Response: Surely the normative specification for the interpretation of fragment identifiers can place constraints on their use? Or would you prefer this to read "Fragment identifiers matching XPointer syntax involving SHOULD NOT involve unregistered schemes. [XPtrRegPolicy] describes requirements and procedures for registering schemes."

Comment on section 8.2, Duerst

8.2, Reference: Replaces "This specification" with "RFC XXXX". This makes the template more portable. There are more occasions that would benefit from the same change.

Response: I don't agree. This is not a template, it is not here to be copied, except in the case of the "MUST make reference" bit of frag-id considerations, which a) is effectively a template and b) already uses XXXX

Comment on section 8.2, Duerst

8.2, Fragment identifier considerations: The two provisions "they MAY restrict the syntax to a specified subset of schemes" and "They MAY further require support for other registered schemes" look okay, but they leave open the question of what's the default. As far as I understand, barenames and element scheme pointers are the (bare :-) minimum, and so the first provision seems unnecessary. Removing that provision (and removing the "further" in the second provision) should make it clear that the minimum is the default.

Response: I don't think your argument is correct. a foo+xml registration which states no restrictions allows any registered scheme to be used. So it's perfectly coherent for it to restrict to e.g. the minimum.

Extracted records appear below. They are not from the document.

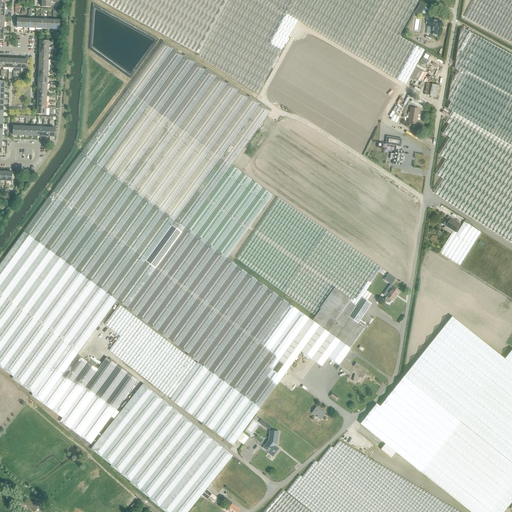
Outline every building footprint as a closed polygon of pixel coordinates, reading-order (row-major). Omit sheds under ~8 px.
[(100,0),(198,54),(228,0),(100,0)] [(399,37),(418,1),(415,0),(228,0),(198,54),(197,56),(257,94),(297,21),(405,85),(409,79),(415,82),(422,72),(415,68),(425,51),(399,37)] [(511,0),(473,0),(464,17),(511,42),(511,0)] [(420,4),(415,13),(420,16),(425,7),(420,4)] [(440,26),(441,21),(429,19),(428,27),(431,27),(430,34),(436,35),(438,26),(440,26)] [(444,179),(435,193),(511,242),(511,54),(463,28),(461,32),(455,69),(458,70),(452,81),(448,101),(451,102),(448,109),(453,112),(446,122),(449,124),(444,134),(451,138),(440,155),(447,159),(437,175),(444,179)] [(184,56),(163,41),(0,264),(0,367),(13,377),(12,379),(32,394),(31,395),(42,403),(117,300),(127,308),(126,309),(188,354),(187,355),(198,363),(171,399),(233,445),(237,440),(243,444),(249,437),(242,433),(260,408),(301,352),(322,367),(329,357),(351,374),(353,372),(351,370),(353,367),(343,359),(351,349),(350,349),(365,329),(358,324),(371,304),(367,301),(371,294),(366,291),(381,268),(277,198),(236,258),(316,317),(312,321),(227,259),(274,195),(231,166),(270,112),(249,96),(248,98),(228,82),(227,84),(206,69),(205,70),(185,55),(184,56)] [(439,98),(441,86),(430,84),(428,95),(439,98)] [(408,123),(416,125),(417,120),(416,120),(418,110),(418,109),(410,108),(408,123)] [(399,118),(394,115),(391,120),(396,123),(399,118)] [(393,165),(401,166),(402,161),(403,156),(404,151),(399,151),(400,147),(402,139),(387,137),(386,144),(396,146),(396,150),(395,150),(395,155),(391,154),(390,159),(394,160),(393,165)] [(459,223),(460,221),(457,220),(456,221),(449,217),(447,220),(449,222),(446,226),(454,231),(455,232),(461,224),(459,223)] [(450,238),(440,252),(460,265),(481,233),(464,222),(462,225),(457,233),(455,232),(454,231),(450,238)] [(389,274),(386,277),(394,282),(396,279),(389,274)] [(391,286),(384,295),(387,297),(385,299),(385,301),(386,302),(387,303),(388,303),(390,302),(391,300),(393,301),(399,291),(391,286)] [(170,398),(196,363),(119,305),(94,338),(170,398)] [(376,404),(360,424),(385,444),(396,452),(469,511),(503,511),(511,501),(511,349),(504,359),(452,317),(380,406),(376,404)] [(137,380),(106,357),(97,369),(77,355),(41,404),(61,418),(59,422),(90,445),(137,380)] [(356,363),(353,367),(351,370),(353,372),(355,374),(353,381),(357,382),(360,378),(361,378),(362,378),(364,375),(363,374),(364,373),(366,374),(367,371),(356,363)] [(142,384),(120,413),(92,449),(167,511),(189,511),(233,456),(142,384)] [(316,407),(312,413),(320,419),(325,413),(316,407)] [(270,430),(272,426),(261,419),(259,422),(270,430)] [(277,444),(278,432),(270,431),(268,441),(263,448),(269,452),(268,453),(273,457),(279,449),(274,445),(275,444),(276,445),(277,444)] [(460,511),(339,441),(333,448),(331,446),(317,463),(315,461),(302,477),(299,475),(286,492),(311,511),(460,511)] [(385,444),(381,449),(391,458),(396,452),(385,444)] [(309,511),(282,490),(263,511),(309,511)] [(33,505),(26,500),(23,503),(26,506),(33,511),(35,511),(38,509),(37,508),(38,506),(35,503),(33,505)] [(21,501),(18,504),(23,509),(26,506),(23,503),(21,501)]
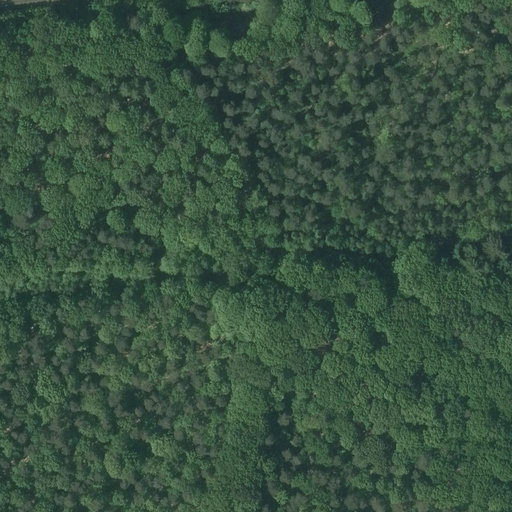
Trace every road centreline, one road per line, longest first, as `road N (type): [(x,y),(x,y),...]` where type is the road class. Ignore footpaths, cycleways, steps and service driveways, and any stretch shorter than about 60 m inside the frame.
road 1 (track): [(370,0),(0,55)]
road 2 (track): [(273,287),(409,325),(429,352),(425,393),(442,445),(474,485),(470,511)]
road 3 (track): [(0,241),(273,287)]
road 4 (track): [(128,26),(156,57),(272,245)]
road 5 (track): [(0,43),(135,26),(246,0)]
road 6 (track): [(244,443),(0,431)]
road 7 (track): [(273,287),(230,511)]
road 8 (track): [(272,245),(381,263),(427,245)]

Comment on section 9.1, 9.2, Duerst

Section 9.1 and 9.2: The 7-bit/8-bit/binary considerations repeat what's already said in 3.1, so they should be replaced with a pointer to that section.

Response: The examples repeat a lot from higher up -- it's intentional (and carried forward from 3023)

Comment on section 9.3, Duerst

9.3: The title includes "and 8-bit MIME entity", but the considerations apply equally well e.g. to encoding="iso-2022-jp", which is 7-bit.

Response: 8859-1 is an 8-bit encoding, that's what this is an example of. Changing the title would be confusing, IMO. Unchanged from 3023.